What you will achieve
This training alternates between instructional sessions and hands-on labs.
After completing this 4-day training:
You will know:
the internals of YARN, MapReduce, and HDFS,
how to load data into the cluster from dynamically-generated files using Flume and from RDBMS using Sqoop,
best practices for preparing and maintaining Apache Hadoop in production.
You will have hands-on experience in:
proper cluster configuration and deployment to integrate with the data center,
configurating the FairScheduler to provide service-level agreements for multiple users of a cluster.
You will have the skills to:
determine the correct hardware and infrastructure for you cluster, troubleshoot, diagnose, tune and solve Hadoop issues.
Note: This training does not focus on the ins and outs of Cloudera Manager. You will see how Cloudera Manager looks like, but we will focus on the different Hadoop components and the configuration of these components (exercises are done without using Cloudera Manager). If you require a training which focuses on how Cloudera Manager works, please contact us.
!Please note, that you need to bring your own laptop for this training.
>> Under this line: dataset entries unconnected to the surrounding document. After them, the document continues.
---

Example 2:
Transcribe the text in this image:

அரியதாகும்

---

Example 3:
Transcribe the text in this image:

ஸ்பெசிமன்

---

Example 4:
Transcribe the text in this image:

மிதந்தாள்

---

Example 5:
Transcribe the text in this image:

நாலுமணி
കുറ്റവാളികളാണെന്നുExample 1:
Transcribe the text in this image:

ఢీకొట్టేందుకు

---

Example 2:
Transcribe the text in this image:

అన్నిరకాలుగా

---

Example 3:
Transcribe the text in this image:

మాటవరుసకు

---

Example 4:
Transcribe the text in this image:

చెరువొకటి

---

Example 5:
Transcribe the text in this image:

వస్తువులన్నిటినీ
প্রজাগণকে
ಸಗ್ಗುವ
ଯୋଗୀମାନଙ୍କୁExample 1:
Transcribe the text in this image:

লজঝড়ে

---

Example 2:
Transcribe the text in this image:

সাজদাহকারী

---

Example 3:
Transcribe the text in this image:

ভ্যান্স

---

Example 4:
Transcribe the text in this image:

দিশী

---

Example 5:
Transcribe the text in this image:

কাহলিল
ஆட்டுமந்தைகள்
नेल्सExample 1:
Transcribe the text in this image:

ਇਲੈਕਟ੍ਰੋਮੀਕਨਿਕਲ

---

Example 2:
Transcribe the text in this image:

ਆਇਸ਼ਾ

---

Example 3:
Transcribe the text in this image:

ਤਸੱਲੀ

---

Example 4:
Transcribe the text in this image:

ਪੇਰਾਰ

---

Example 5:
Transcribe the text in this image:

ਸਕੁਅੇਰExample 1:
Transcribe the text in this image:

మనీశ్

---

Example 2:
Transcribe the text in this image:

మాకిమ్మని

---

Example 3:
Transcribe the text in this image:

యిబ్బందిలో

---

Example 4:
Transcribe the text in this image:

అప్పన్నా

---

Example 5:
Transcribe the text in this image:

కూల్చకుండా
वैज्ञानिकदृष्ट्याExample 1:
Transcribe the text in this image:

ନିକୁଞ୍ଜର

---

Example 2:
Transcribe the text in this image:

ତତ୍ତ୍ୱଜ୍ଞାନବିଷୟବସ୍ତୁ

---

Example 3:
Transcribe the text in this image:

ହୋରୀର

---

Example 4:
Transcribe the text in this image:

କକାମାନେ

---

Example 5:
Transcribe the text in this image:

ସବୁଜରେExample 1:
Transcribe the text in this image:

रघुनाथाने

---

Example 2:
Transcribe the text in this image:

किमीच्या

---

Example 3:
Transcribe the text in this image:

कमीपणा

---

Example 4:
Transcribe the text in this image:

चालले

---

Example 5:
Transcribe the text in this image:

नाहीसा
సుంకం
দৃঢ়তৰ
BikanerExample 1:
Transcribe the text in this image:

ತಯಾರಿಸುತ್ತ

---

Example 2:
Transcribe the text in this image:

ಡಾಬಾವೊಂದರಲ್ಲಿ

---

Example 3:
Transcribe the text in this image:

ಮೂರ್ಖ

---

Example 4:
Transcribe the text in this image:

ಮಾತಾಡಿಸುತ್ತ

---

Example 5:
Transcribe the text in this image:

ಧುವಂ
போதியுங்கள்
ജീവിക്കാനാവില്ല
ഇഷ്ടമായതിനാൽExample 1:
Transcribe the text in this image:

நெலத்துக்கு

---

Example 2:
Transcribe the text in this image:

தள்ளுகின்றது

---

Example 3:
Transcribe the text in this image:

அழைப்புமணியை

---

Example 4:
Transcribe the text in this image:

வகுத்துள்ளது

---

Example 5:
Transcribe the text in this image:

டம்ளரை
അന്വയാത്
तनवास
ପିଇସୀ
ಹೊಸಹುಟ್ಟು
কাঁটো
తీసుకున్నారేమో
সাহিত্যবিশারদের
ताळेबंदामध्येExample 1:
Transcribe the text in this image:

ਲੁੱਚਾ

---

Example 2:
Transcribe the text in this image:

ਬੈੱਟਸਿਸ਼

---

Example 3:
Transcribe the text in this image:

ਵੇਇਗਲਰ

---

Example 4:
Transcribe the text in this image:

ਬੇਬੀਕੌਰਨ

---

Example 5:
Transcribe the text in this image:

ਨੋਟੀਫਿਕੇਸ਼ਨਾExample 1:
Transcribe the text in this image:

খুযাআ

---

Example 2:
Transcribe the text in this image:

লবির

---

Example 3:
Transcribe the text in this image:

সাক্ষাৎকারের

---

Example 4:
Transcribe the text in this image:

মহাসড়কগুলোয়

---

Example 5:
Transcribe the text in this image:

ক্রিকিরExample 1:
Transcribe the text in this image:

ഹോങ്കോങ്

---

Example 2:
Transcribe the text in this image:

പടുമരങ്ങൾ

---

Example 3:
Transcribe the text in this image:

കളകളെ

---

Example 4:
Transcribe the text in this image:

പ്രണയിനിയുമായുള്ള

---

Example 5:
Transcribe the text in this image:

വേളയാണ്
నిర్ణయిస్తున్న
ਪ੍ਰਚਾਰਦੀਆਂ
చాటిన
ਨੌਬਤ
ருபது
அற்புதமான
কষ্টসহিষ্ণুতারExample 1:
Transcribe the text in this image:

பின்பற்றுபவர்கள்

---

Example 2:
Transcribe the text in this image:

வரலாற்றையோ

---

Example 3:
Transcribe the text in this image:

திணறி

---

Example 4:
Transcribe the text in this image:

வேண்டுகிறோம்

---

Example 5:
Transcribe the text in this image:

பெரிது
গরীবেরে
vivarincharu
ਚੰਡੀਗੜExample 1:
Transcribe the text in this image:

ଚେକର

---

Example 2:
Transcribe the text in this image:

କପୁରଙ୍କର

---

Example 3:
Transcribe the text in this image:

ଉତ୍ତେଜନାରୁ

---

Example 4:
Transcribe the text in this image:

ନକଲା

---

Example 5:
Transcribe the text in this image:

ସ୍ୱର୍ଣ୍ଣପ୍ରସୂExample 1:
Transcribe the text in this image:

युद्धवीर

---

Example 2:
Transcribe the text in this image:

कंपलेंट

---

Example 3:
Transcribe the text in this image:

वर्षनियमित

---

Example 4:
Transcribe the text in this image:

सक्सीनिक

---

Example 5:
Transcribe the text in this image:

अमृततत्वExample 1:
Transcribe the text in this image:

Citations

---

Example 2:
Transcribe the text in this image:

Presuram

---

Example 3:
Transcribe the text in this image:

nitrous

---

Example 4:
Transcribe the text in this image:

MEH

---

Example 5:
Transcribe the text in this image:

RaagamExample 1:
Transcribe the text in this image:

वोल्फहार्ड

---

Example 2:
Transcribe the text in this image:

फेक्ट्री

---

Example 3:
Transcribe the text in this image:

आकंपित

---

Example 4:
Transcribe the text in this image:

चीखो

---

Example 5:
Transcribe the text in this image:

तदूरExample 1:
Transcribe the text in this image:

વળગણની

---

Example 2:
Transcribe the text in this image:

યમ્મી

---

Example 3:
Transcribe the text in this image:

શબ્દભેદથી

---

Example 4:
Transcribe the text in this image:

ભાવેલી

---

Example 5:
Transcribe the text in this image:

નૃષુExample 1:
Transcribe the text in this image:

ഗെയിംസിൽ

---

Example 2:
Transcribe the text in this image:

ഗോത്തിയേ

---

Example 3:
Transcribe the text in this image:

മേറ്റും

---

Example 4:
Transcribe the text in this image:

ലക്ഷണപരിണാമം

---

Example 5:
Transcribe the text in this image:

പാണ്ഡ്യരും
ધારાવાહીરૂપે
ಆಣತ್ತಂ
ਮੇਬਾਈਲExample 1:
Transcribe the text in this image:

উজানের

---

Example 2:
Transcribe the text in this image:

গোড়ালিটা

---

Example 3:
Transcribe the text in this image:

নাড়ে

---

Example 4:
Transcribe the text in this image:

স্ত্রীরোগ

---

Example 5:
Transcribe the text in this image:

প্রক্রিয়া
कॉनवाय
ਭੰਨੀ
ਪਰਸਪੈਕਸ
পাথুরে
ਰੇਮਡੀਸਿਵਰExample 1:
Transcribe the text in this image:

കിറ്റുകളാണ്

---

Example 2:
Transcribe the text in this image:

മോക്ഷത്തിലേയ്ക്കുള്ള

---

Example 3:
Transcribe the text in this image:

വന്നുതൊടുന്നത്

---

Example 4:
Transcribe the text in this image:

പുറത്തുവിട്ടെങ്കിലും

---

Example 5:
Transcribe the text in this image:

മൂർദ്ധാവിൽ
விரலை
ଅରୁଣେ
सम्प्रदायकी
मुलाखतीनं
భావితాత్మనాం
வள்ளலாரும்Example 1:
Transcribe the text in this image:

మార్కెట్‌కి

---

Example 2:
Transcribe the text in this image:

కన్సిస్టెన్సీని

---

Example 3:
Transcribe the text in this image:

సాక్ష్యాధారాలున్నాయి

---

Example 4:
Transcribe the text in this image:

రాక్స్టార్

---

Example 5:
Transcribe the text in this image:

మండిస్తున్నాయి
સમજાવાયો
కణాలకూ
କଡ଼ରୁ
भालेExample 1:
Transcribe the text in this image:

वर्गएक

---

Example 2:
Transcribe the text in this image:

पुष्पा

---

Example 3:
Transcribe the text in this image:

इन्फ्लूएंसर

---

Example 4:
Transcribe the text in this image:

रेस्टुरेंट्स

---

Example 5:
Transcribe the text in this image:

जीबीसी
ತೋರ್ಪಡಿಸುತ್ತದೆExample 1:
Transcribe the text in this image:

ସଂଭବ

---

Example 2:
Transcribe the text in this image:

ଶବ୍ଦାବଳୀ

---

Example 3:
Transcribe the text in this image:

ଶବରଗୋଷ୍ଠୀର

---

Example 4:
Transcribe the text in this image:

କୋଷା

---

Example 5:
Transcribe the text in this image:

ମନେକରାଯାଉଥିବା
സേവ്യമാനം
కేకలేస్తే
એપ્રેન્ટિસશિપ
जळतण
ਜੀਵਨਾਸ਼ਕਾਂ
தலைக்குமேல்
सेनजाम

This laptop should meet the following requirements:
At least 2GB RAM (4GB or more preferred);
10GB of free hard disk space;
VMware Player 5.x or above (Windows)/ VMware Fusion 4.x or above (Mac);
Internet access is mandatory. This course uses Amazon EC2-based virtual machines, port-forwarding SSH via ports 80 and 443. Access to the EC2 instances on those ports must be direct, with no HTTP proxy or our other port filtering in place.